2. Prime Minister Modi is equally pragmatic. When the US reissued his visa to visit the US in 2014 as prime minister -- abandoning its own 2005 policy which cancelled his visa because of Modi’s alleged role in the Gujarat 2002 riots -- there were many Indians who suggested that the PM “not go” to the US because of the insults and humiliation the US had meted out to him. But Modi chose to ignore that advice and went ahead. He has since met Barack Obama seven times. He calls him by his first name, Barack, like the other leaders of nations considered allies as well as non-Nato allies. Two years later, that pragmatic policy has paid off. In the midst of a global slowdown, US business may be finally turning to look at India. Amazon founder Jeff Bezos announced his decision to invest $3bn more into India soon after he met Modi along with 22 other CEOs, as well as separately.

Source: Reuters

3. Modi has made India a closer partner of America -- although even he stopped short of using the problematic word, “ally” -- than any other prime minister since independence. “We will walk shoulder to shoulder together,” Modi told US President Barack Obama when he met him on June 8, and his speech at the Congress was littered with words like “connectivity,” “cooperation,” “shared practices,” and of course, “partnership.” So even though India is still not a US ally, unlike Nato allies such as the UK and Turkey, or non-Nato allies such as Australia and Japan, it looks like it is becoming America’s preferred partner in Asia.

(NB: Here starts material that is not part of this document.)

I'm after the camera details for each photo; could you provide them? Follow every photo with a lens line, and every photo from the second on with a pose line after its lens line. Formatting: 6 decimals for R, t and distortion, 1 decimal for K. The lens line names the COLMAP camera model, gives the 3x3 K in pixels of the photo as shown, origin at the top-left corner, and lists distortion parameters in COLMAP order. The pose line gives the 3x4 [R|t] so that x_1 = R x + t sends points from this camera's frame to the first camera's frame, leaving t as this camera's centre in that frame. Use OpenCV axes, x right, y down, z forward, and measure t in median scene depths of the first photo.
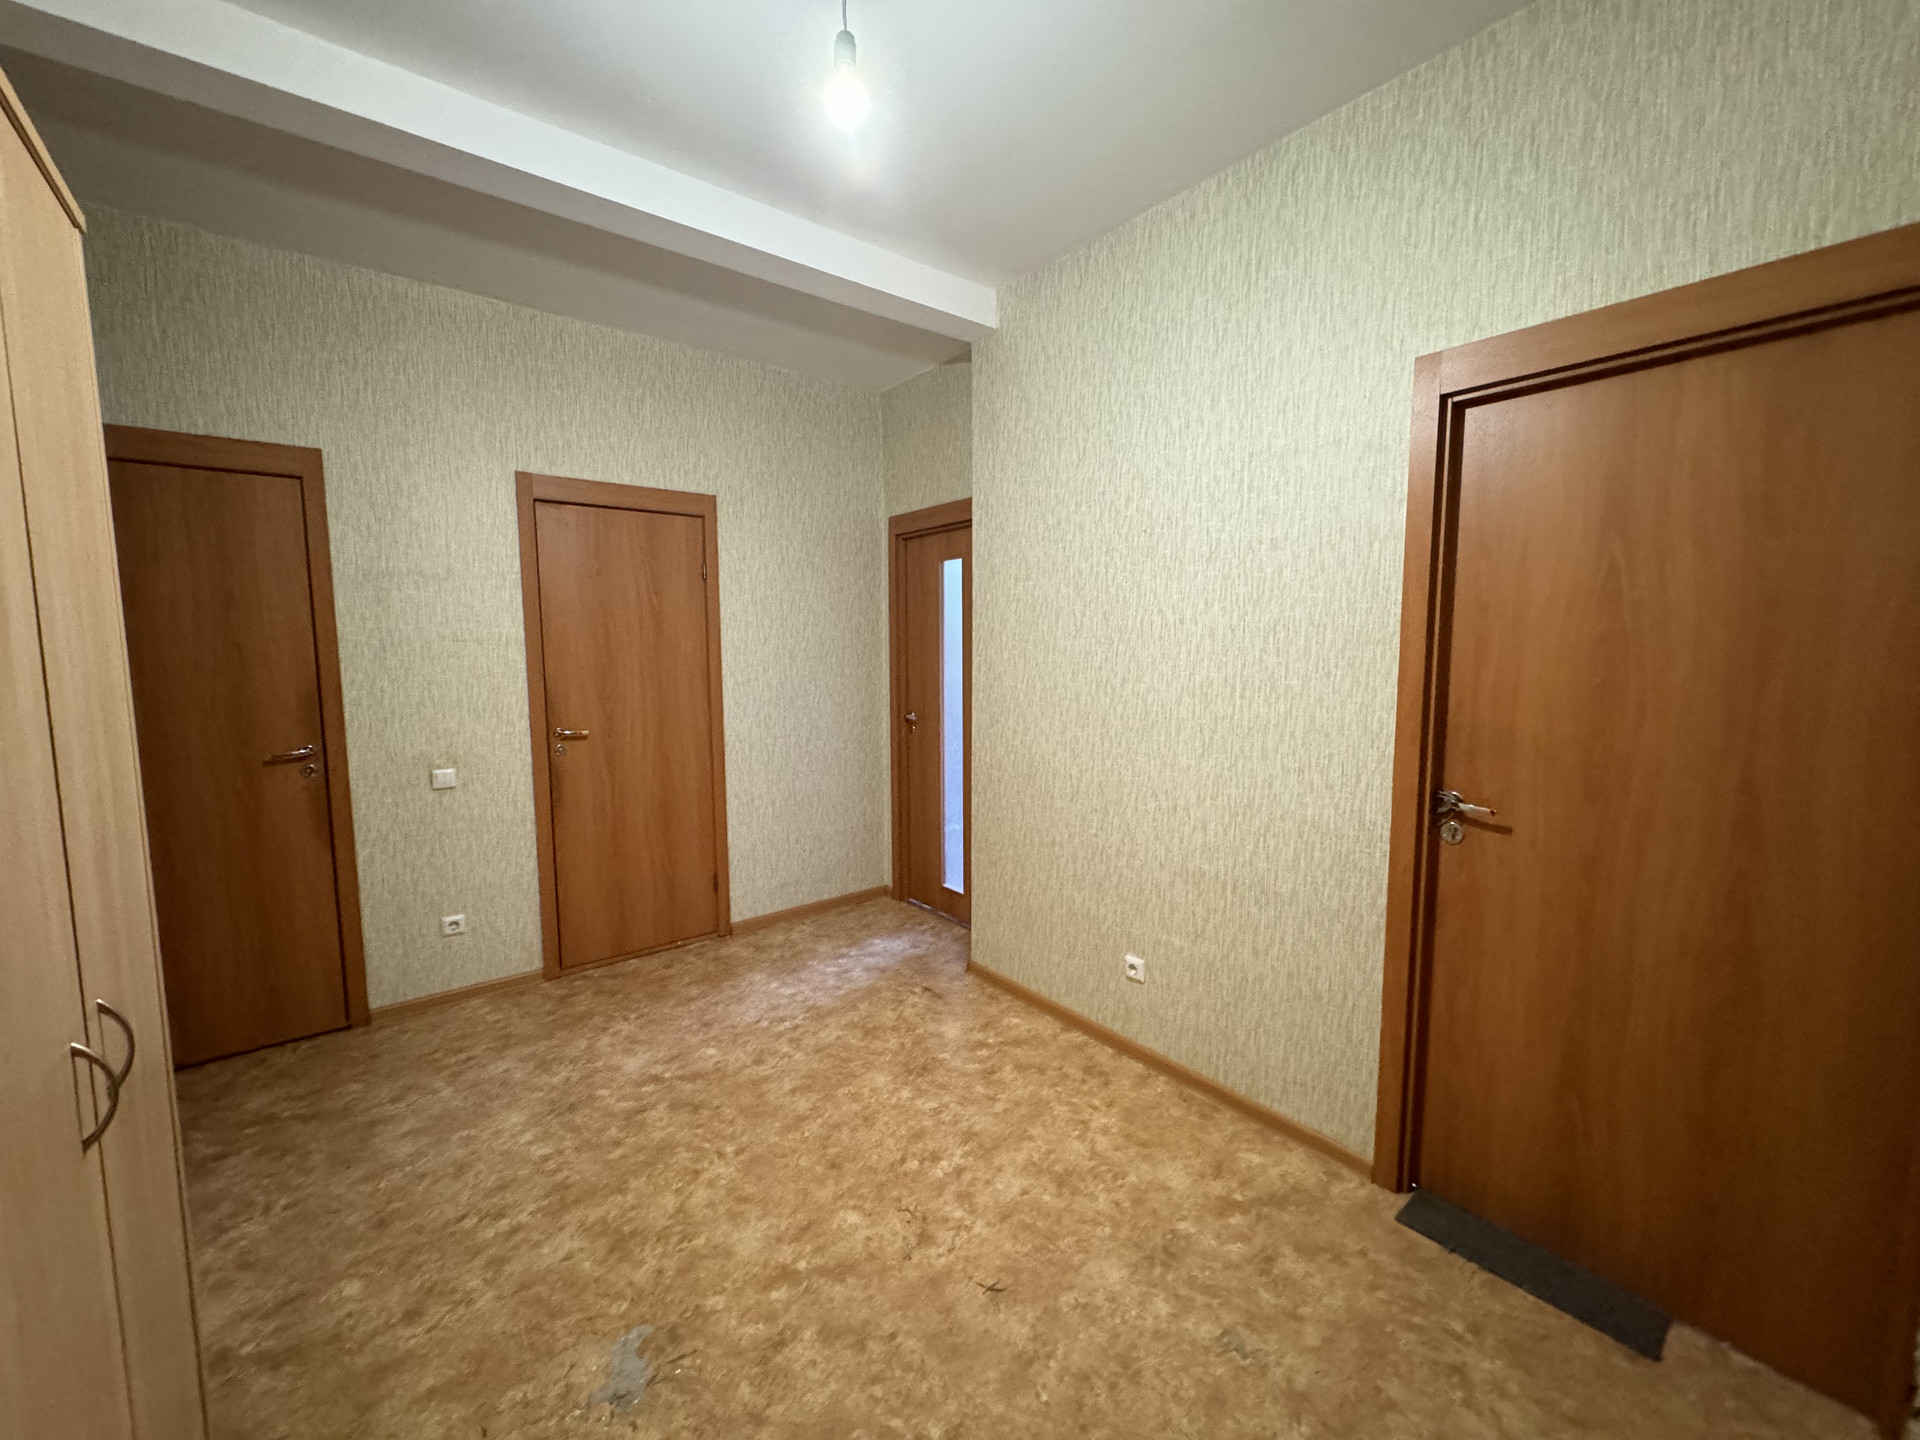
lens RADIAL K [[763.8, 0, 956.6], [0, 763.8, 718.6], [0, 0, 1]] dist [-0.002731, 0.000663]
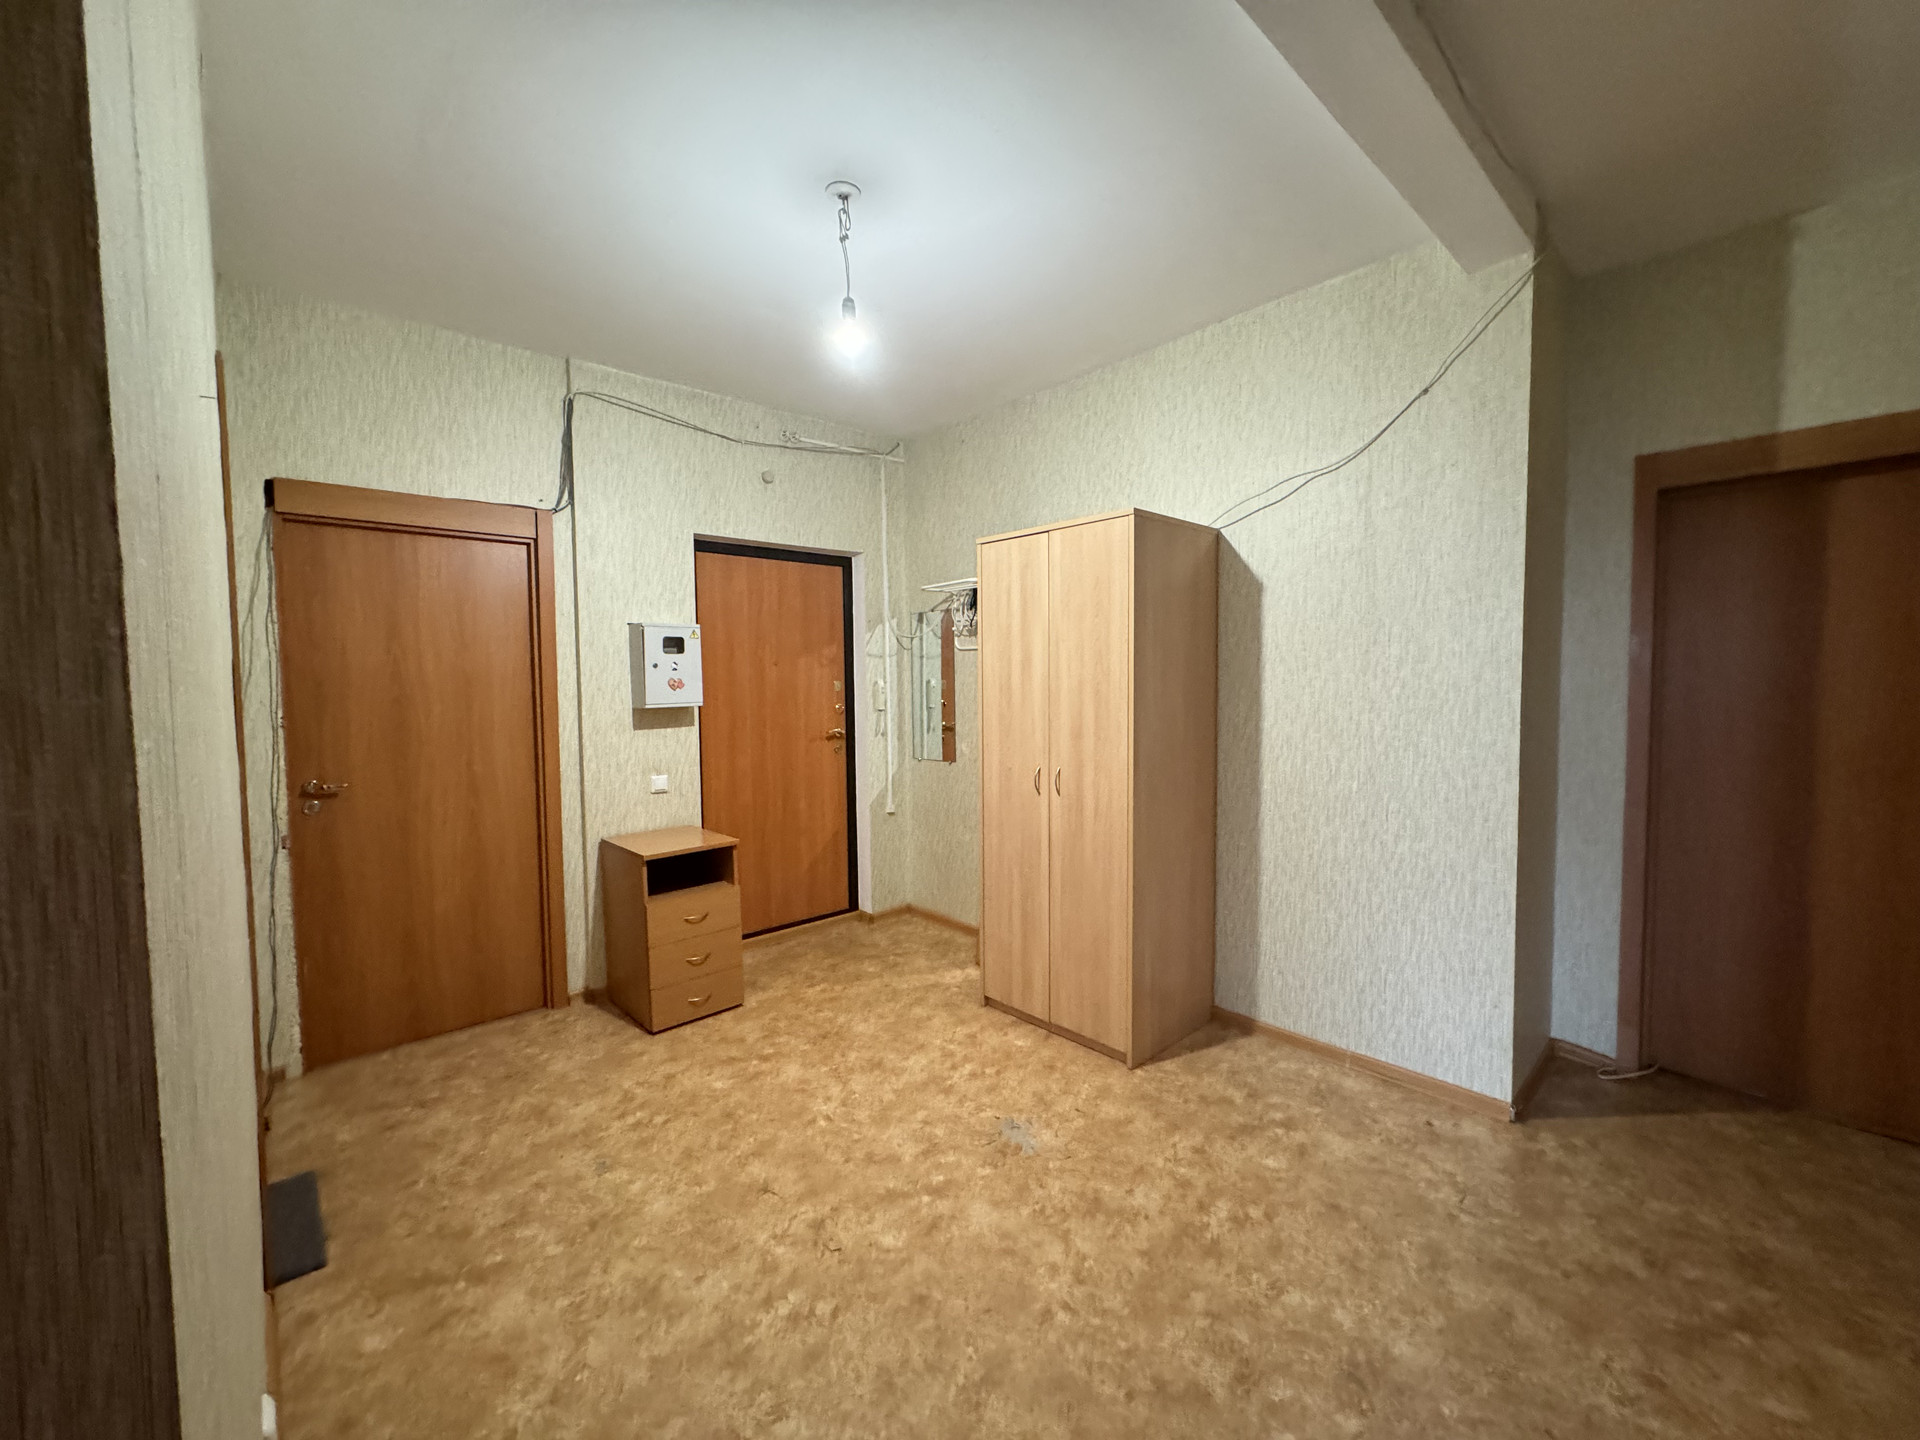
lens RADIAL K [[763.8, 0, 956.6], [0, 763.8, 718.6], [0, 0, 1]] dist [-0.002731, 0.000663]
pose [[-0.997689, 0.018292, -0.065444, -0.116424], [0.008316, 0.988714, 0.149585, -0.113261], [0.067442, 0.148695, -0.986581, 1.272368]]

Reuters US President Barack Obama, right, listens to remarks by India's Prime Minister Narendra Modi, left, after their meeting in the Oval Office at the White House in Washington, DC on Tuesday REUTERS

4. The PM’s trip to the US was certainly about saying farewell to Barack Obama, but equally to tell the bipartisan US Congress that he is willing to deal with whoever becomes the next president of the US. No wonder he was aiming to please the Congress, especially sections who wonder about his democratic credentials. Modi’s invocation that the “Constitution is his only holy book,” is aimed at reassuring this section of the US political class.

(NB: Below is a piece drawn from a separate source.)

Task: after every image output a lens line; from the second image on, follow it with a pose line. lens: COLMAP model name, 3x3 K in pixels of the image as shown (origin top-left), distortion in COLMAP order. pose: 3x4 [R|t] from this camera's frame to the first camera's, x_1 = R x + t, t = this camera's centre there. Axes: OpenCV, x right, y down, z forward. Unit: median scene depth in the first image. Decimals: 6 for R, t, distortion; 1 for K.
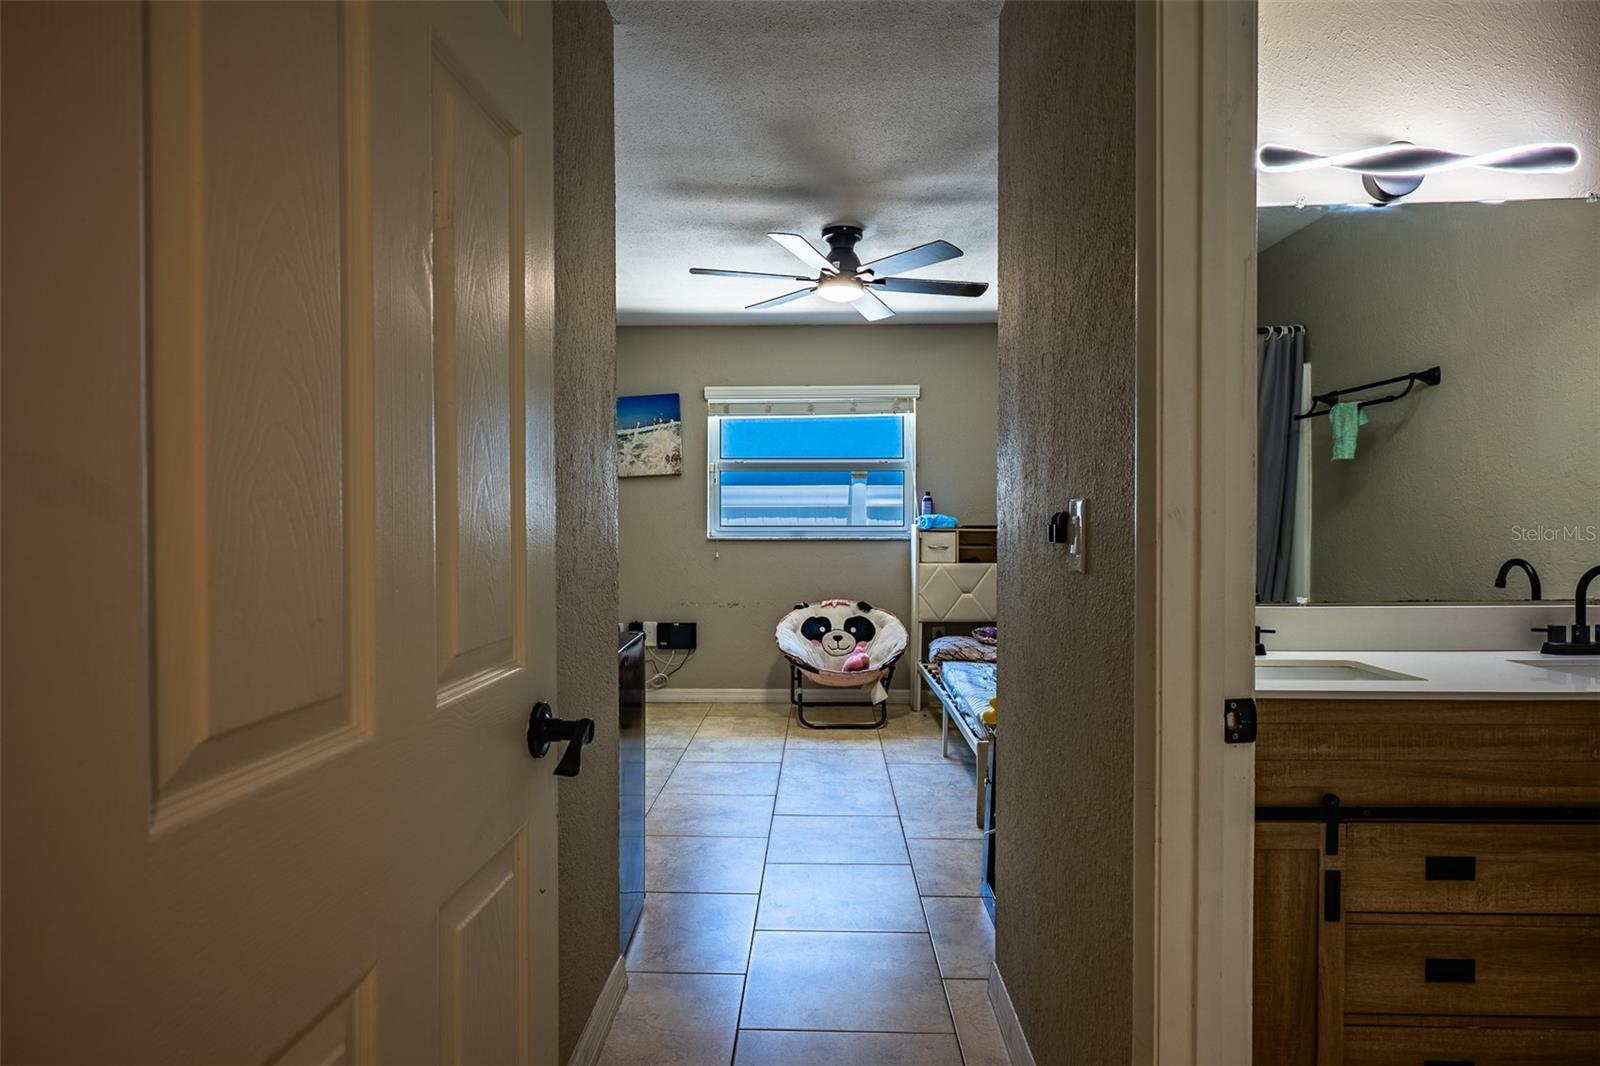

India's Prime Minister Narendra Modi, right, meets with US House Speaker Paul Ryan, left, before addressing a joint meeting of Congress in the House Chamber in Capitol Hill, Washington, DC on Wednesday REUTERS

5. Modi, simply, cannot refrain from taking a dig at his political opponents inside India, even when he is abroad. In his speech at the US Congress, he joked that he is the target of partisan politics, especially in the Upper House of Parliament, the Rajya Sabha, just like the “bipartisan spirit” that prevailed in the US Congress.

Modi wants the US to lean to China again, to get India a consensus at the Nuclear Suppliers' Group. The Americans seem to be willing to do so – again. But Modi must understand that foreign policy is above politics. That’s how it used to be in the good, old days. As prime minister, he has the responsibility of returning India to that position.